Tuesday, February 26, 2013

Clarke v. Greenberg case brief

Clarke v. Greenberg case brief summary
296 N.Y. 146

SYNOPSIS: Plaintiff corporation appealed from a judgment of the Appellate Division of the Supreme Court in the First Judicial Department (New York) granting defendant stockholders' motion for a dismissal of plaintiff's complaint upon the ground that it did not state facts sufficient to constitute a cause of action.

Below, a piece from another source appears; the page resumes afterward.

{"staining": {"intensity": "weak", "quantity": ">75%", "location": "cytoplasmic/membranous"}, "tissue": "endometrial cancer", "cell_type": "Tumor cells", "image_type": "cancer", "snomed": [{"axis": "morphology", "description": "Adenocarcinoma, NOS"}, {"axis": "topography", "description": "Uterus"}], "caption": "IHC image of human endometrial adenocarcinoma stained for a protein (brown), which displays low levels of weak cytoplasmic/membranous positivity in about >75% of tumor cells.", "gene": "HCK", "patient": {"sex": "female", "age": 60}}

FACTS: Defendants in this action were stockholders who commenced a derivative action in which they alleged that the officers and directors of plaintiff corporation had mismanaged its affairs so that the company and stockholders were damaged. In the underlying action, the stockholders asked the court for an accounting and the imposition of a trust in favor of the corporation for all secret profits obtained by any of the directors. The suit was discontinued by stipulation and defendants in this action received a settlement for the use of, and in trust for the corporation, but failed to account to the corporation or its trustee, and were unjustly enriched.

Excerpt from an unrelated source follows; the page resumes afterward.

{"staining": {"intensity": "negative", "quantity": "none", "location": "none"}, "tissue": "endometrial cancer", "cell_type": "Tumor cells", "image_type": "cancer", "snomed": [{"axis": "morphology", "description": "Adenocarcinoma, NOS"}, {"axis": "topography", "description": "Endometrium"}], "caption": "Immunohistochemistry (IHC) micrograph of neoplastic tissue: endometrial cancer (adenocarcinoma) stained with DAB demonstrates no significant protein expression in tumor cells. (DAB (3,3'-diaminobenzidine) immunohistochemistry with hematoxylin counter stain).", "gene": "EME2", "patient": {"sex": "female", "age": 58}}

The court here determined that the proceeds belonged primarily to plaintiff corporation, the real party in interest, and any judgment so obtained, including the proceeds of a settlement with court approval, belonged to plaintiff corporation and not to defendant stockholders.

OUTCOME: The court reversed the motion for dismissal of plaintiff corporation's complaint, finding that the complaint stated a cause of action.